Roanoke Times Copyright (c) 1995, Landmark Communications, Inc. DATE: FRIDAY, October 7, 1994 TAG: 9411160010 SECTION: EDITORIAL PAGE: A-10 EDITION: METRO SOURCE: DATELINE: LENGTH: Medium
Consider that, at Hollins College, applications for this year's freshman class jumped to 704 for 280 places, and enrollment is up 30 percent from last year. Numbers like that, riding a wave of student interest in women's schools, can only boost the college's reputation for providing a high-quality liberal-arts education to undergraduate women. Never has the value of such an education been higher.
But classes for undergraduate resident students who hail from out of town isn't all there is to Hollins. This fall, the college has embarked on a "Discover Hollins" campaign to make better-known the resources available to the Roanoke Valley community outside the campus borders. Items:
The college's graduate curricula - their schedules geared for adults living and working off-campus - have grown to include master's-level programs in psychology, English writing, children's literature, teaching, and liberal studies, including a concentration in computer studies. The graduate programs are open to both men and women.

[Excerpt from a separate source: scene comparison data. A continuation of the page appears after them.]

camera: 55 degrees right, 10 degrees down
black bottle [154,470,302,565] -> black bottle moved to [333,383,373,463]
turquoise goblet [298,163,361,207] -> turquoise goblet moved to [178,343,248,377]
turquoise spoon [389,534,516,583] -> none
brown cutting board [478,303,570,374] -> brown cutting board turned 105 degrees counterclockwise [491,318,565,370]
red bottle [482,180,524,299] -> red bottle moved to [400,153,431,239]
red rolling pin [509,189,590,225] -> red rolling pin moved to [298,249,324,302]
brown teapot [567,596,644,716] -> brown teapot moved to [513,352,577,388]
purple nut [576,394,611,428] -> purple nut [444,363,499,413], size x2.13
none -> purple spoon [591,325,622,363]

Each year, more than 200 Hollins-sponsored events - from chamber concerts to art exhibits to science lectures to foreign-film screenings - are open to the public at no charge; other events are open to the public for a small ticket price.
During the summer, the college hosts a variety of camps for young people of various ages; some are day camps specifically for those living within commuting distance.

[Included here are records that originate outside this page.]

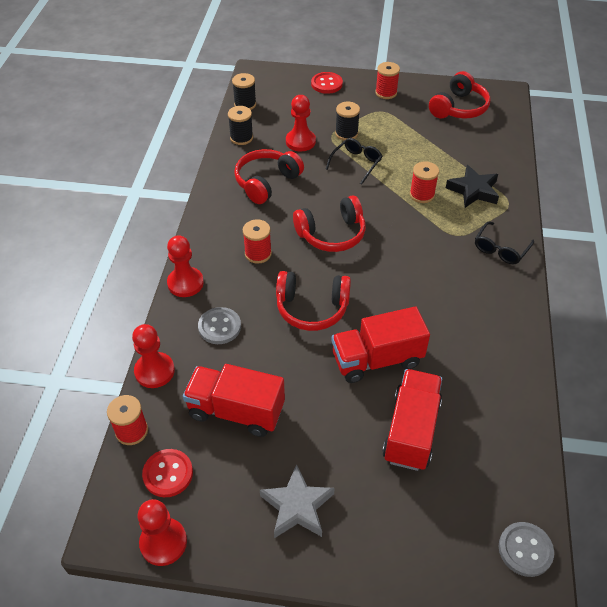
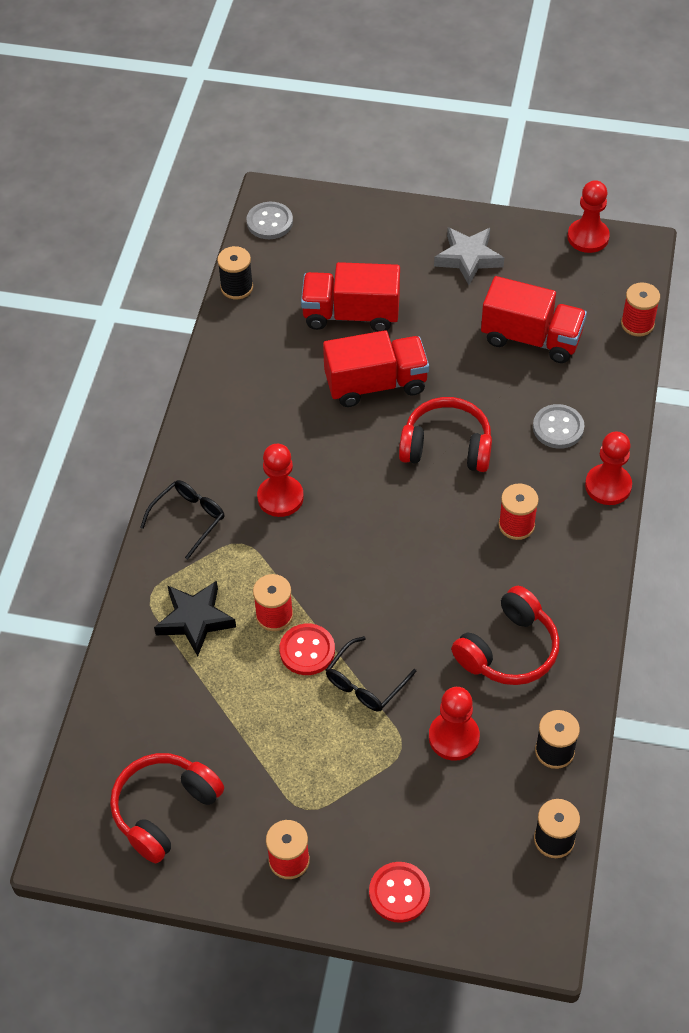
camera: 175 degrees left, 5 degrees up
red pawn [132,324,175,388] -> red pawn moved to [257,444,304,517]
red button [142,449,193,497] -> red button moved to [279,624,335,675]
red headphones [293,195,366,252] -> none
black spool [335,102,360,140] -> black spool moved to [217,246,253,299]
red truck [382,369,442,471] -> red truck turned 75 degrees clockwise [301,262,400,332]

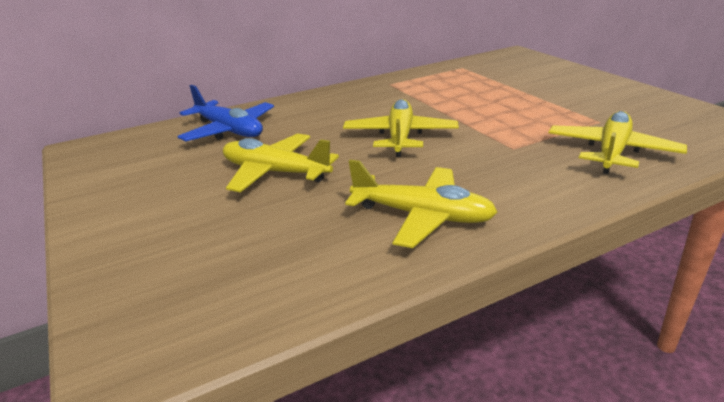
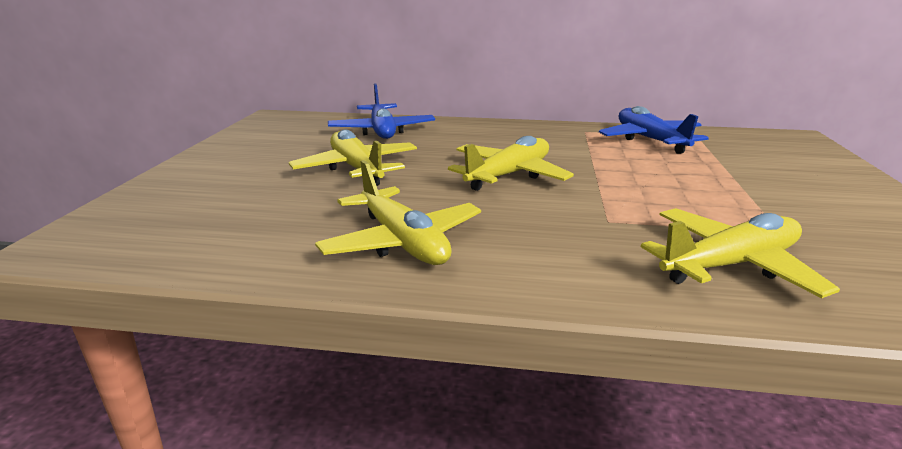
camera: 35 degrees right, 5 degrees down
none -> blue plane [599,106,709,154]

The Women's Center offers life-planning and other classes, and career counseling. The career-counseling services are available for men as well as women.

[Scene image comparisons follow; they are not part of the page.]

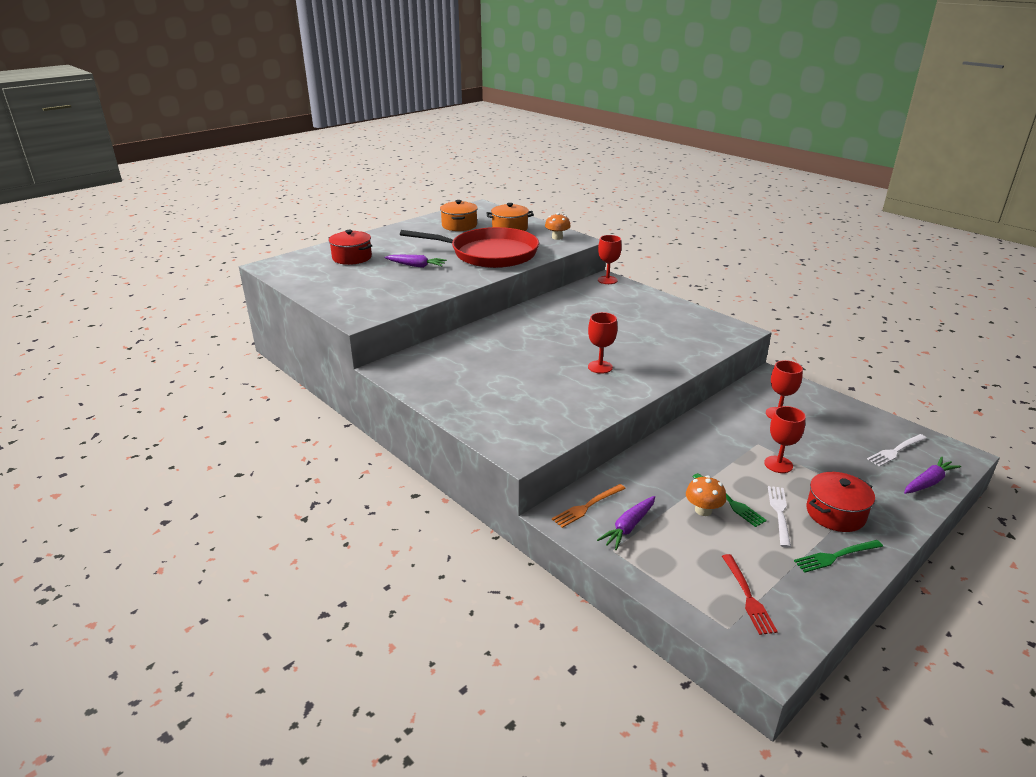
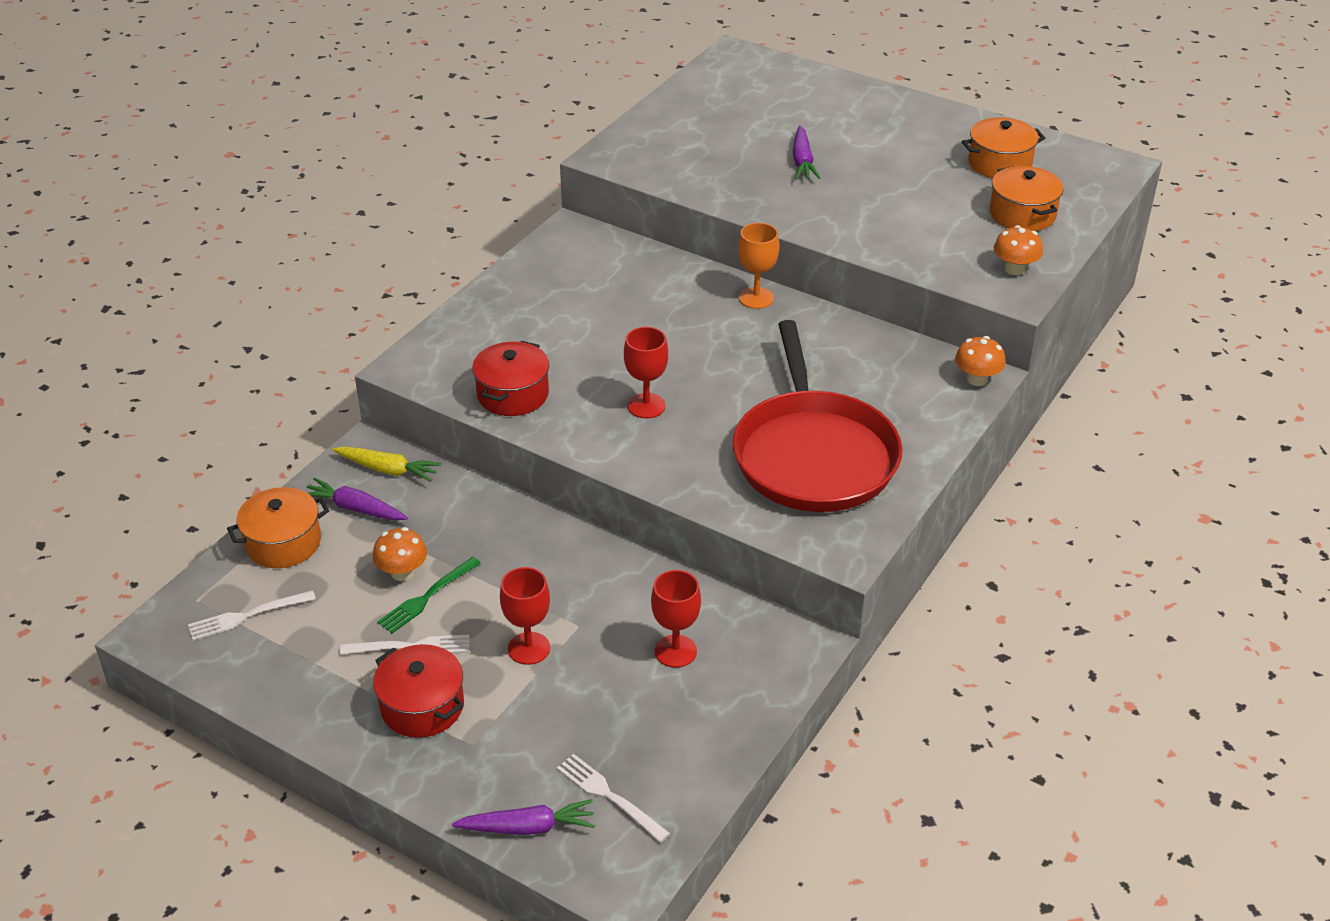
camera: 75 degrees right, 10 degrees up
red pot [328,230,372,265] -> red pot moved to [472,341,549,416]
red pan [400,227,539,268] -> red pan moved to [733,320,903,512]
orange fork [552,484,626,528] -> yellow carrot [332,446,441,482]
red goblet [598,235,622,284] -> orange mushroom [955,336,1006,386]
red fork [722,554,778,635] -> white fork [188,590,316,641]
green fork [794,540,883,573] -> none
purple carrot [904,457,961,494] -> purple carrot turned 45 degrees counterclockwise [452,799,595,835]
none -> orange pot [227,487,329,568]
none -> orange goblet [738,223,779,309]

As a large, state-supported research university, Virginia Tech dominates higher education in the Roanoke region. Efforts to tighten Tech-Roanoke ties, and to increase Tech's presence in the Roanoke Valley, are not misplaced.
But "Discover Hollins" is a reminder that Roanoke is not without other higher-education resources as well, whether they be at Hollins or elsewhere in the valley, and that the value of higher education to a community's welfare is multifaceted. In working to enhance higher education's role in the life of the Roanoke Valley - a role critical to the region's future - the mistake would lie not in thinking too imaginatively, but in thinking too narrowly.